同日の企業・消費面に2つの好対照の記事が並んで掲載されており、一人ほくそ笑みながら読んだ次第です。まずは、ダスキンの店舗戦略から見ていきたいと思います。同じフランチャイズチェーンの店舗戦略がこうまで非対称でかつ、並んで掲載されたことに、編集者の意図が皆無だったのか、非常に興味があります。(^^;)

2017/2/25付 |日本経済新聞|朝刊 ミスド500店 揚げる設備撤去 ダスキン、客席広く コンビニと競争テコ入れ

(注)日本経済新聞の記事へ直接リンクを貼ることは同社が禁じています。お手数ですが、一旦上記リンクで同社TOPページに飛んでいただき、上記リード文を検索すればお目当ての記事までたどり着くことができます

「ダスキンは2020年度までに、「ミスタードーナツ」の約4割に相当する500店でドーナツの店内調理をやめる。専用設備を撤去し、商品は近隣店が配送する。調理担当者の人手不足に対応するとともに、機器の保守など経費を削減する。現行より2~3割売上高が減っても採算が合う仕組みを整備。コンビニエンスストアなどにおされる各店をテコ入れする。」

□ □ □ □ □

_作業指示_
上の抜粋本文によると、ダスキンが2020年度までにドーナツの店内調理をやめるのは何店か。店数で答えてください。

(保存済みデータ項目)
□ □ □ □ □

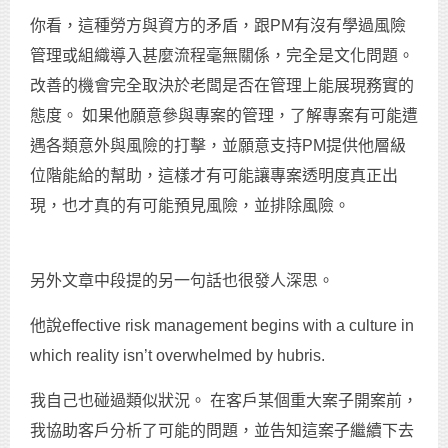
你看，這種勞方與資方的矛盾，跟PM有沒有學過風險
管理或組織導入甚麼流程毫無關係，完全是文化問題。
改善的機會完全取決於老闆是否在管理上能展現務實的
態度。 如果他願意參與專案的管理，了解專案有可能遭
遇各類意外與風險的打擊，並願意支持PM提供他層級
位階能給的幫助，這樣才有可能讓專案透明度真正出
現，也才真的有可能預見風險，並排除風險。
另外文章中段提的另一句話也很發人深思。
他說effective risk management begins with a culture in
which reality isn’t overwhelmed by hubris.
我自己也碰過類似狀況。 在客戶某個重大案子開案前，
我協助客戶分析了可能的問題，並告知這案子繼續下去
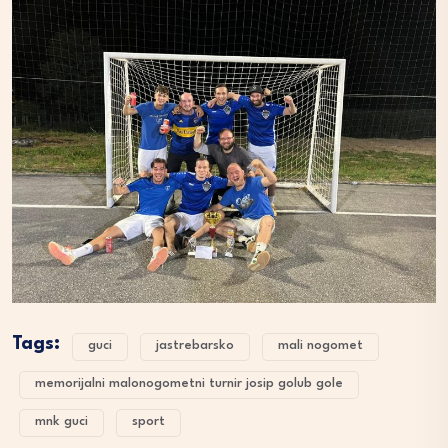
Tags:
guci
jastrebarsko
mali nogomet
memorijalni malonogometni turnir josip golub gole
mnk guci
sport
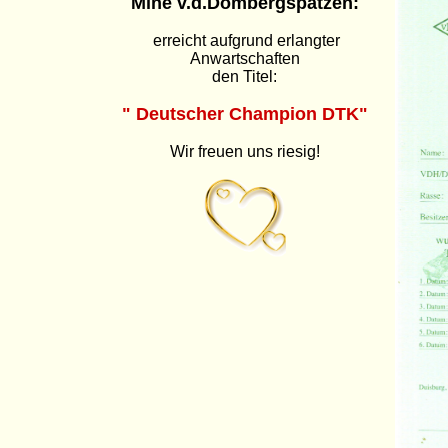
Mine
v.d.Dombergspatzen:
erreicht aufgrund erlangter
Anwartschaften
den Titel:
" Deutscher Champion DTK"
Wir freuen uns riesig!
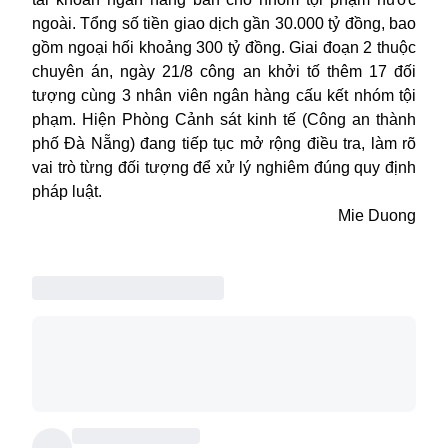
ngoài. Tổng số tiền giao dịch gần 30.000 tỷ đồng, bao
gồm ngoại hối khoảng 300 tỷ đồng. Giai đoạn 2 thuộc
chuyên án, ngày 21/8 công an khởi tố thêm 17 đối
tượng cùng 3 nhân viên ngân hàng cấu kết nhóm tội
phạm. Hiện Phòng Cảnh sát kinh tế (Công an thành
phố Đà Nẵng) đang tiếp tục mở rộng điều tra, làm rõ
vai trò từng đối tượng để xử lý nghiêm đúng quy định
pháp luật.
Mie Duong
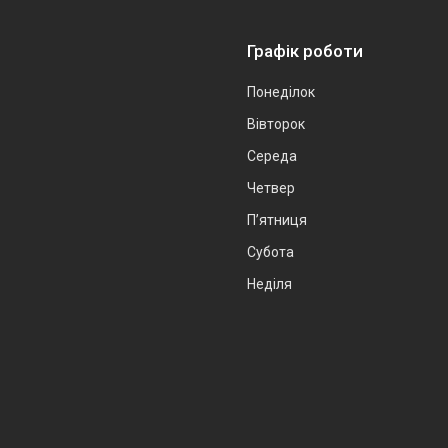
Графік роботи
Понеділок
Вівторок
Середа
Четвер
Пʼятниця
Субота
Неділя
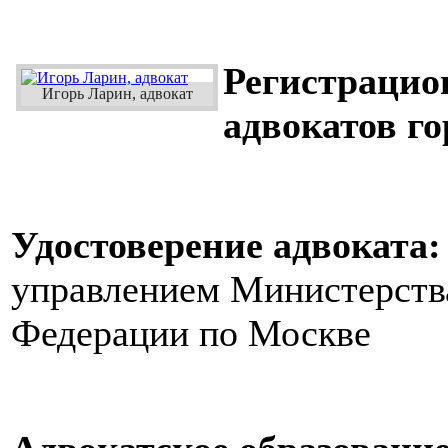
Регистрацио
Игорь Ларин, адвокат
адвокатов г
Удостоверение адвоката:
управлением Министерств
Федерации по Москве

□ □ □ □ □

_作業結果_
500店（「ミスタードーナツ」の約4割）。